A Critical Look at Today’s Sustainability Efforts During Climate Week NYC

New York Climate Week

Climate Week NYC is underway. As the world’s largest climate event invites experts to gather in America’s economic and cultural center to navigate the planet’s most pressing challenges, it’s an appropriate time to consider how serious we’re being in our approach to urgent climate issues. Are we choosing style over substance? In New York and beyond, are we making decisions that actually lead to a sustainable future?

At best, the answers to those questions are complicated. It’s hard to ignore the show of support that electric vehicles have enjoyed in recent months. Passed in mid-August, the Inflation Reduction Act restructured the tax credits available for electric vehicle buyers. President Joe Biden recently made an appearance at an EV-centric auto show during a trip to Detroit, snagging photos while seated inside all kinds of new electric vehicles and announcing the approval of $900 million dedicated to installing EV charging stations across the country.

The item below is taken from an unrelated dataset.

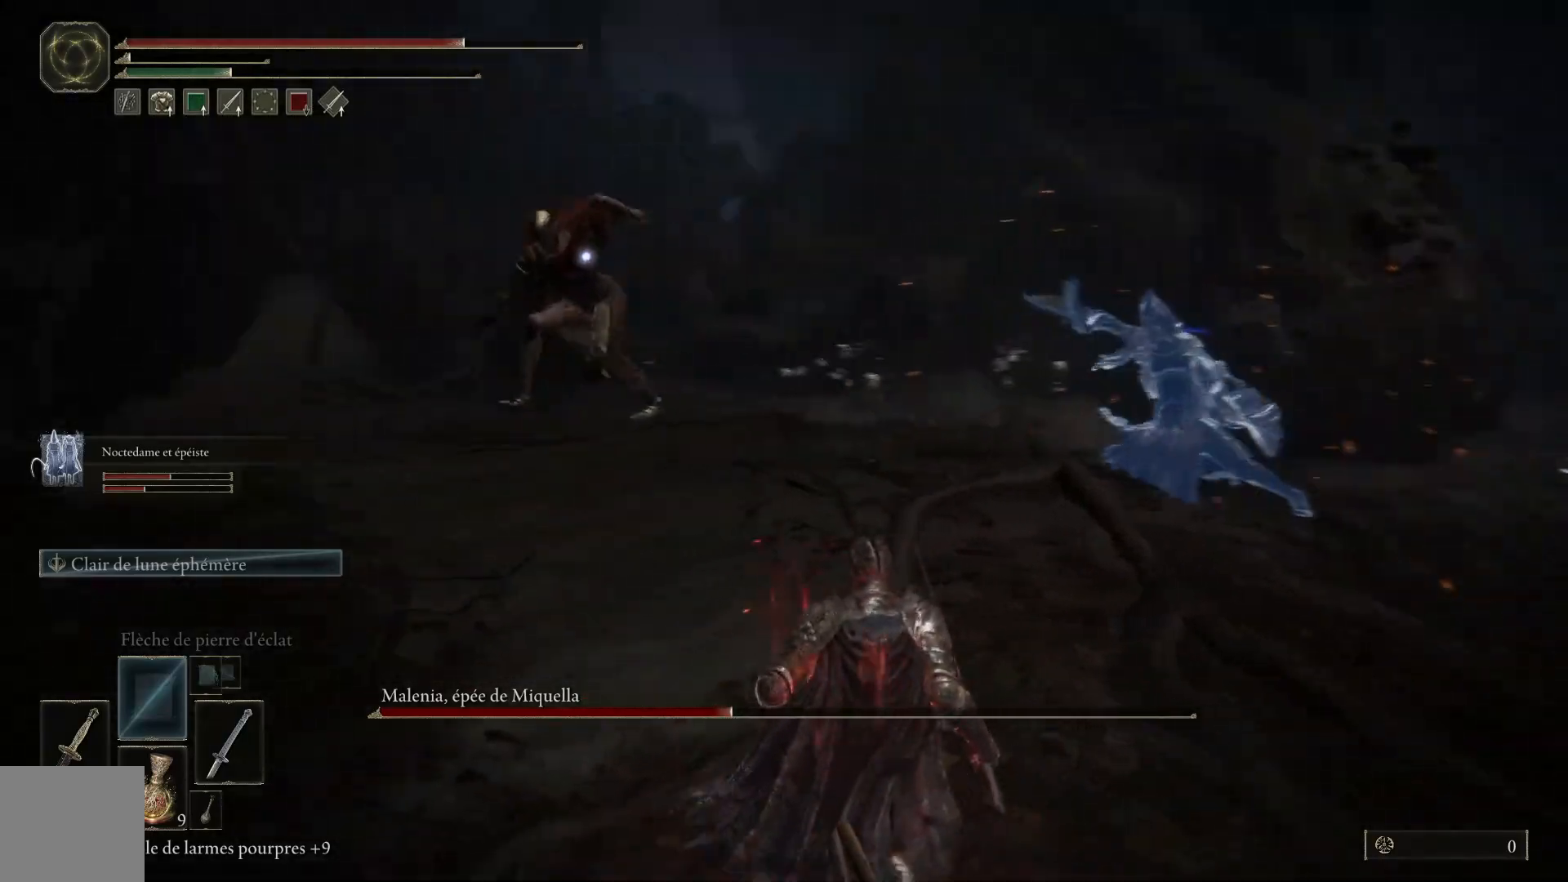
{"buttons": [], "left_stick": "down-right", "right_stick": "center", "events": []}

Policy and publicity are working in tandem to position electric vehicles as the must-have item for life in a sustainable world. Meanwhile, relatively few headlines have focused on the complications inherent with a boom in EV popularity—most notably, the path to increased production is looking pretty unsteady.

A rechargeable battery is core to an electric vehicle’s functionality. The world’s dominant supply of lithium-ion batteries for EVs comes from China; the country has established itself as a superpower for mining, processing, and refining lithium. A skyrocketing need for EV batteries runs the risk of increasing America’s energy dependence on a nation that presents a tense and sensitive commerce relationship. At the same time, there’s currently just one active lithium mine in America. Another complicating factor: To qualify for the Inflation Reduction Act’s new tax credits, EVs must use batteries with a specified amount of materials sourced from North America (or U.S. trade partners) as early as 2024. It all contributes to a hazy and uncertain outlook for the widespread transition to EVs, offering more questions than answers.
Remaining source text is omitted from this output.